For now, survival was stable.
🪵 Housing: wooden homes built directly above the mana vein
🔮 Training system for mana and aura
🍖 Basic food supply: hunting, larvae, limited livestock
The foundation existed.
"So what is missing?"
"Water."
Rainwater and small streams had been enough when they were few. But new offspring were slowly being born, and that vital resource was beginning to grow scarce. In the past, aside from hunts and battles with other races, goblins often killed one another, maintaining balance and preventing their population from growing too large.

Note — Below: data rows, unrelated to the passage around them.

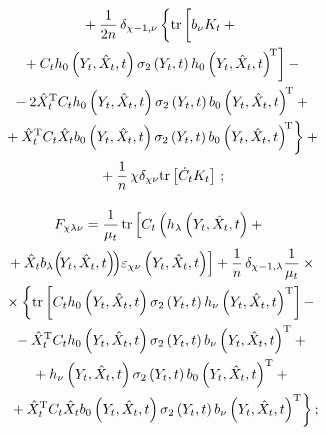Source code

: \begin{multicols}{2}
    \noindent
    \begin{multline*}
{}+\fr{1}{2n}\,
    \delta_{\chi-1,\nu} \left\{
    \mathrm{tr} \left[ 
        \vphantom{b_0 \left(Y_t,\hat X_t,t\right)^{\!\mathrm{T}}}
        b_\nu K_t+{}\right.\right.\\
\left.  {}+ C_th_0 \left(Y_t,\hat
    X_t,t\right)\sigma_2 \left(Y_t,t\right) h_0
    \left(Y_t,\hat X_t,t\right)^{\!\mathrm{T}}\right]-{}\\
{}-2\hat X_t^{\mathrm{T}} C_t h_0 \left(Y_t,\hat X_t,t\right)\sigma_2 
\left(Y_t,t\right) 
b_0\left(Y_t,\hat X_t,t\right)^{\!\mathrm{T}}+{}\\
\left.{}+\hat X_t^{\mathrm{T}} C_t\hat X_t b_0\left(Y_t,\hat X_t,t\right)
\sigma_2\left(Y_t,t\right) b_0 \left(Y_t,\hat X_t,t\right)^{\!\mathrm{T}}\right\}+{}\\
{}+
\fr{1}{n} \, \chi\delta_{\chi\nu} \mathrm{tr} \left[ \dot C_t K_t\right]\,;
\end{multline*}

\vspace*{-14pt}

\noindent
\begin{multline*}
F_{\chi \lambda \nu} = \fr{1}{\mu_t}\,\mathrm{tr} \left[ 
\vphantom{\hat X_t  b_\lambda \!\left(\!Y_t,\hat X_t,t\right)}
C_t\left(
h_\lambda \left(Y_t,\hat X_t,t\right) +{}\right.\right.\\
\left.\left.\!{}+
\hat X_t  b_\lambda \!\left(\!Y_t,\hat X_t,t\right)\!\right)\! \varepsilon_{\chi \nu}
    \left(Y_t,\hat X_t,t\right) \right]+\fr{1}{n}\,\delta_{\chi-1,\lambda} \fr{1}{\mu_t}\times{}\\
{}\times\left\{
    \mathrm{tr}\left[ C_t h_0 \left(Y_t,\hat X_t,t\right) 
    \sigma_2 \left(Y_t,t\right) h_\nu \left(Y_t,\hat X_t,t\right)^{\mathrm{T}}\right] -\right.{}\\
{}-\hat X_t^{\mathrm{T}} C_t
h_0 \left(Y_t,\hat X_t,t\right)\sigma_2 
\left(Y_t,t\right) b_\nu  \left(Y_t,\hat X_t,t\right)^{\mathrm{T}}+{}\\
    {}+ h_\nu \left(Y_t,\hat X_t,t\right)\sigma_2 \left(Y_t,t\right) b_0 \left(Y_t,\hat
    X_t,t\right)^{\mathrm{T}} +{}\\
\left.{}+\hat X_t^{\mathrm{T}} C_t\hat X_t b_0 \left(Y_t,\hat X_t,t\right) 
\sigma_2 \left(Y_t,t\right) 
b_\nu \left(Y_t,\hat X_t,t\right)^{\mathrm{T}}\right\};\hspace*{-2.70535pt}
\end{multline*}

\vspace*{-14pt}


\end{multicols}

But fortunately, not far from their settlement lay exactly what they needed.
A river.
Wide.
Constant.
César's eyes narrowed slightly.
'Too perfect. There is always a problem.'
How could such a vital place remain unclaimed?
And there lay the issue.
The river already had owners—a powerful enemy.
The murlocs.
Not a powerful race in themselves. Many other races considered them pests, like goblins. But they reproduced quickly and held an inherent advantage in water. And there was something else—no matter who their enemy was, no matter how many died, they never retreated from their habitat. That was why many preferred to avoid them; fighting them was often seen as a waste of time.
Driving them away was not an option.
For them, the river was not merely a resource.
It was ancestry.
Identity.
Faith.
To abandon it would be to abandon themselves.
There was no negotiation that ended peacefully.
Conflict was inevitable.
But César saw further.
Killing them all would be a waste—or more accurately, nearly impossible. One was enough for them to reproduce again. Like goblins, they had no issue breeding with animals and beasts. Rivers were full of low-level aquatic monsters.
But César had a plan.
Normally, subjugating a race like the murlocs was impossible. Every story, every record from his past life made that clear. They were violent, territorial, and completely unwilling to bow. In most cases, extermination was the only outcome.
But César remembered something interesting about them—something he could exploit using his power of mental control.
The murlocs were not disorganized beasts.
They were hierarchical, like ants.
Fanatically loyal to their leader.
Their will flowed downward—absolute and unquestioned.
If he dominated the leader…
He would dominate the entire river.
Subjugate one—
Gain an entire army.
Warriors perfectly adapted to water, to currents, to ambushes.
A force no land-based tribe could easily counter.
César's lips curled upward, a smile forming on his monstrous face.
'If all goes well,' he thought calmly, 'I will have a new army.'
He was no longer worried about securing water for his clan.
Now he was thinking about how to achieve his first conquest over another race.